There’s a $200 laptop out in the wild now that has been getting a lot of buzz in the Fediverse. It’s called the Pinebook Pro and it ships with a customized version of Debian Stretch with the Mate desktop. If you don’t know what that means, it’s Linux. This is a Linux laptop. But that’s not all… it also has a few other tricks up its sleeve, like a bootable MicroSD card slot so you can easily run other operating systems off a cheap memory card whenever you feel like it. Now, this is being sold at cost mainly as a gift to the Free (as in Freedom) Open Source Software (FOSS) community so it’s not really meant for normal people. If you just want to open web pages like Facebook or Google Docs, you’re probably better off with a Chromebook or Macbook. If you believe in freedom and like to seriously learn about technology, keep reading… The Pinebook Pro is serious fun!
Just about all laptop computers use Intel x86/x64 processors these days. Only a very small percentage of Windows laptops have started using Qualcomm ARM processors. The Pinebook Pro actually uses a 64-bit ARM processor called the Rockchip RK3399 SOC with a Mali T860 MP4 GPU which is made by the company that makes the Pinebook Pro; PINE Microsystems Inc. PINE also makes other computing hardware such as compute modules and single board computers that you can build into other projects. Anyway, the Pinebook Pro also includes 4Gb of LPDDR4 RAM. This is the maximum supported by the Rockchip, so it’s not upgradable. There’s also 64Gb of eMMC storage (which you can upgrade if you want), as well as a PCIe x4 to m.2 NVMe SSD slot. That NVMe slot is empty, so you’ll have to purchase extra hardware, take apart the Pinebook Pro and install it yourself if you want to make use of it. We’ve also got 802.11 AC WiFi networking and Bluetooth 5.0, stereo speakers, microphones, a headphone jack, a 1080p front-facing camera, USB-C for power/data/video out, a 14″ 1080p IPS display, 10,000mAh battery, and a bootable Micro SD slot.
What’s in the Box?
The Pinebook Pro arrived in a large paper envelope inside a DHL bag. Inside the paper envelope was a completely blank cardboard box along with a little clear zip lock baggie that contained the charging cable. Yeah, the charging cable wasn’t even in the same box. The plain old cardboard box contained only the laptop packed with a bit of foam and nothing else.
Well, okay, the box had a little sticker on the corner that says “64Gb” because that’s the model I bought. Some of them have 128Gb. We hardly ever see packaging that’s so minimal and it’s actually very refreshing. This is clearly the cheapest packaging method that was possible at the factory and I am absolutely fine with that! No logos, no graphics, no documentation, no barcodes, no serial numbers. I paid for a $200 laptop computer and that’s the only thing I’m getting! This is not a complaint at all. I am absolutely fine with PINE spending my money on making computer hardware instead of printing colorful graphics on cardboard boxes.
★ ★ ★ ★ ★
> _The request_
Rewrite the Pinebook Pro review from the words "There’s a $200" through the words "is serious fun!", putting "Debian Buster" in place of "Debian Stretch".
★ ★ ★ ★ ★
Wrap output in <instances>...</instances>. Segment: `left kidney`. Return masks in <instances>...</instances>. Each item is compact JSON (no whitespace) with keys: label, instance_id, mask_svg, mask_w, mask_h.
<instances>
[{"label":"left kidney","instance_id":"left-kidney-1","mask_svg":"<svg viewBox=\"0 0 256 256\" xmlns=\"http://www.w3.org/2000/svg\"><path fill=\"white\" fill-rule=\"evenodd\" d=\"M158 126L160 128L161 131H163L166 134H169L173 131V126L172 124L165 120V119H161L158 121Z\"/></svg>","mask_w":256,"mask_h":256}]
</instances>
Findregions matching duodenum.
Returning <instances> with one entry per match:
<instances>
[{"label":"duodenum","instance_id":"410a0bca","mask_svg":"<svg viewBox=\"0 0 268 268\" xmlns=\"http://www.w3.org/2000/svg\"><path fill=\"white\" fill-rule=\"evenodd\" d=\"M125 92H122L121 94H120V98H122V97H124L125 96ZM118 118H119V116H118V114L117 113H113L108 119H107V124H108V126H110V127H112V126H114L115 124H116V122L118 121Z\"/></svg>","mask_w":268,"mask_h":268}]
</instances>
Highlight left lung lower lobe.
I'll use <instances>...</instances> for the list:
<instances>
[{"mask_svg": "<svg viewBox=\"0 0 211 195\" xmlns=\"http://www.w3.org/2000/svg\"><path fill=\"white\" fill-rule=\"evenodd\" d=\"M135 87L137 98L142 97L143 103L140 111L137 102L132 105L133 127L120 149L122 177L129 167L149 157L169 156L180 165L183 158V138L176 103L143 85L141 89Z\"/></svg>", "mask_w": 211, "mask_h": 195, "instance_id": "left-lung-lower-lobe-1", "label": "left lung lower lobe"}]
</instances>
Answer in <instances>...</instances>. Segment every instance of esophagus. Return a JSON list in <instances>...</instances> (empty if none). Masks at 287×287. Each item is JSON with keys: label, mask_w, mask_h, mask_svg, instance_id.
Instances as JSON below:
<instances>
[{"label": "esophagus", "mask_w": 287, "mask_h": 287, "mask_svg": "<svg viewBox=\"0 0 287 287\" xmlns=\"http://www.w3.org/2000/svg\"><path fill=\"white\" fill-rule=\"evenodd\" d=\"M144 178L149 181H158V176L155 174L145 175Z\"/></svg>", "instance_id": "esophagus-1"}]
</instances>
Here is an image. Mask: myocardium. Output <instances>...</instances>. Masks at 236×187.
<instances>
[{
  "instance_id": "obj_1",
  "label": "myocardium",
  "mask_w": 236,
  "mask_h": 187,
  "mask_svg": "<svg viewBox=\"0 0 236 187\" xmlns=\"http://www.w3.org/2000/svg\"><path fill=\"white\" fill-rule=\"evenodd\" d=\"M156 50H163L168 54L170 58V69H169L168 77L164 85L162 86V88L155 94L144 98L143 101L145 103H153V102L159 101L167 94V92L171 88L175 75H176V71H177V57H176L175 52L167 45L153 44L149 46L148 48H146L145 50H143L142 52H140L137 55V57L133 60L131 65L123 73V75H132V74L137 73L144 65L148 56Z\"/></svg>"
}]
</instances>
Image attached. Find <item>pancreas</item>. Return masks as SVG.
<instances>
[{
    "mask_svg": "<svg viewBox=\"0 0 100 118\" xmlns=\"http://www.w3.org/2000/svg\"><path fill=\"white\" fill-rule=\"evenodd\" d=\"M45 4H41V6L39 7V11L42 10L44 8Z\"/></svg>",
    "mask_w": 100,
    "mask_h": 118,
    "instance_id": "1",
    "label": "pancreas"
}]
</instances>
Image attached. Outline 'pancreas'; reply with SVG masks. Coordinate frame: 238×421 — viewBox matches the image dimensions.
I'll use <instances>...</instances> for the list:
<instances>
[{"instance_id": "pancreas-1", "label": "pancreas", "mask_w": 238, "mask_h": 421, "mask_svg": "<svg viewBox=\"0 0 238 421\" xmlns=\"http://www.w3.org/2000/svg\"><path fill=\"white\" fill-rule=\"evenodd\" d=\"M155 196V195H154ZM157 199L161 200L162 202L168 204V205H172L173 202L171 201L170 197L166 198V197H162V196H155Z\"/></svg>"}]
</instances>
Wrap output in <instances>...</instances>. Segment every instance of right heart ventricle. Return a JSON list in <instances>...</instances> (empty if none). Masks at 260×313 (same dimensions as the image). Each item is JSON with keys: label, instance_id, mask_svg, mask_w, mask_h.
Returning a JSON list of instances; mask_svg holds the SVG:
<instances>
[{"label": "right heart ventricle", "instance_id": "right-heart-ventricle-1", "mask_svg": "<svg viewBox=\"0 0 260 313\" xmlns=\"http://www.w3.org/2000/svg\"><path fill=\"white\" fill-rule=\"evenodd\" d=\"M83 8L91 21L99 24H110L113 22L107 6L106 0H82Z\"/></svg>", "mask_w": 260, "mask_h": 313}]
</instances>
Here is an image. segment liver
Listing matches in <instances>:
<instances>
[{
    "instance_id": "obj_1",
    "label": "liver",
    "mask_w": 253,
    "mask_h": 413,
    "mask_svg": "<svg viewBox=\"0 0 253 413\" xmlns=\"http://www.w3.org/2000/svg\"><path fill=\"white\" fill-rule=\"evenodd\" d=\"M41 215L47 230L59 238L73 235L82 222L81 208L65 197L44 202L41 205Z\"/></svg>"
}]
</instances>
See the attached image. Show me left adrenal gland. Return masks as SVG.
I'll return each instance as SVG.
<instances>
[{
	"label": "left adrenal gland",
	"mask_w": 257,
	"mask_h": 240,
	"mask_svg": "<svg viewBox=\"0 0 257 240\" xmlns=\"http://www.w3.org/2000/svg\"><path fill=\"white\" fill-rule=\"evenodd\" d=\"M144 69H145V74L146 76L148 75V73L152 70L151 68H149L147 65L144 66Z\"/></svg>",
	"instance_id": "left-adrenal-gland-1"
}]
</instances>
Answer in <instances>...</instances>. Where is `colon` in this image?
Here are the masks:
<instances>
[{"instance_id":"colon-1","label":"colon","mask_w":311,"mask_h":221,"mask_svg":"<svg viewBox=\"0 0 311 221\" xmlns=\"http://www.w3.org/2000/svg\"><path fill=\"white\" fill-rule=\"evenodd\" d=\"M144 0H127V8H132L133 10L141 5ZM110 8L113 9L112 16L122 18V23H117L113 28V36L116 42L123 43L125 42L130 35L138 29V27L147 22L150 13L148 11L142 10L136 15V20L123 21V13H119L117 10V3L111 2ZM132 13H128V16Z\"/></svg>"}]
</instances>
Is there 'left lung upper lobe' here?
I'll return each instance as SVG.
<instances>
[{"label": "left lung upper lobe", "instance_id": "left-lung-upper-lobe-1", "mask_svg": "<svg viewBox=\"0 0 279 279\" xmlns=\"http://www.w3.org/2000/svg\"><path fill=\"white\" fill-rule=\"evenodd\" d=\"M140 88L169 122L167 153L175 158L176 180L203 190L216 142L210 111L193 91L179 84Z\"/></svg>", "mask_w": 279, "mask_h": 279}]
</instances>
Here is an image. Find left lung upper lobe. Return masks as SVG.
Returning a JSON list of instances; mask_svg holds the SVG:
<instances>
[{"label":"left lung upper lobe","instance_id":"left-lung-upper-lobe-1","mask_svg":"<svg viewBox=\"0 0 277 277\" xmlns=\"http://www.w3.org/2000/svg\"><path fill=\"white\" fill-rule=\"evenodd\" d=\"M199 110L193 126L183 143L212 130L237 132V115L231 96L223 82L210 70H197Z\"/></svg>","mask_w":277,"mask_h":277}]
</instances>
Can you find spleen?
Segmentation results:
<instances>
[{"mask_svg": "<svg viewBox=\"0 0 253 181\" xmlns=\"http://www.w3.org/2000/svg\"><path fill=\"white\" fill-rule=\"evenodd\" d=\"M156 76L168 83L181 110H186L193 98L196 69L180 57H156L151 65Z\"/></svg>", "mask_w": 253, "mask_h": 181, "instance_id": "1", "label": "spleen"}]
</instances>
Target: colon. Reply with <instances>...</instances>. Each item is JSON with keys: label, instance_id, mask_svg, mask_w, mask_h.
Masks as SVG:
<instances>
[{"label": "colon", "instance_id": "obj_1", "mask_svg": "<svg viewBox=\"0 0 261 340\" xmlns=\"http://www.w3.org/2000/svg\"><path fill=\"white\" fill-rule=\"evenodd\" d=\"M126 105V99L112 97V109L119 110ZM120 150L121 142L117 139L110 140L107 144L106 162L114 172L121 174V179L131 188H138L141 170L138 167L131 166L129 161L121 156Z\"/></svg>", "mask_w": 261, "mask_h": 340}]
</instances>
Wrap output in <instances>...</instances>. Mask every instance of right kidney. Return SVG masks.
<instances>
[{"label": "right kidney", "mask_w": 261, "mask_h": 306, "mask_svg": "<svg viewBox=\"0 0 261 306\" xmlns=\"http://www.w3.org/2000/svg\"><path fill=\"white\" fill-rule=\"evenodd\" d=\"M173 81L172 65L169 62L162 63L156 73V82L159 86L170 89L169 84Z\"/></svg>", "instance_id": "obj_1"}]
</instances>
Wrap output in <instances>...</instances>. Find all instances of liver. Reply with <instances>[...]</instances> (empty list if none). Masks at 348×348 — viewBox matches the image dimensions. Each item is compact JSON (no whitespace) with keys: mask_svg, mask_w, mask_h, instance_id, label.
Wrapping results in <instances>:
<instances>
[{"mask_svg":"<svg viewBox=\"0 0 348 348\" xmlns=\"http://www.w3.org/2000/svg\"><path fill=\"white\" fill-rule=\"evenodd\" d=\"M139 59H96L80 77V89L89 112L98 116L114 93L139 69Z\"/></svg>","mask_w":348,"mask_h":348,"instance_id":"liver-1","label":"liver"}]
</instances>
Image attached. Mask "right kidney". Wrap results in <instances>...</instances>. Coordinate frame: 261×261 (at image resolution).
★ ★ ★ ★ ★
> _The solution_
There’s a $200 laptop out in the wild now that has been getting a lot of buzz in the Fediverse. It’s called the Pinebook Pro and it ships with a customized version of Debian Buster with the Mate desktop. If you don’t know what that means, it’s Linux. This is a Linux laptop. But that’s not all… it also has a few other tricks up its sleeve, like a bootable MicroSD card slot so you can easily run other operating systems off a cheap memory card whenever you feel like it. Now, this is being sold at cost mainly as a gift to the Free (as in Freedom) Open Source Software (FOSS) community so it’s not really meant for normal people. If you just want to open web pages like Facebook or Google Docs, you’re probably better off with a Chromebook or Macbook. If you believe in freedom and like to seriously learn about technology, keep reading… The Pinebook Pro is serious fun!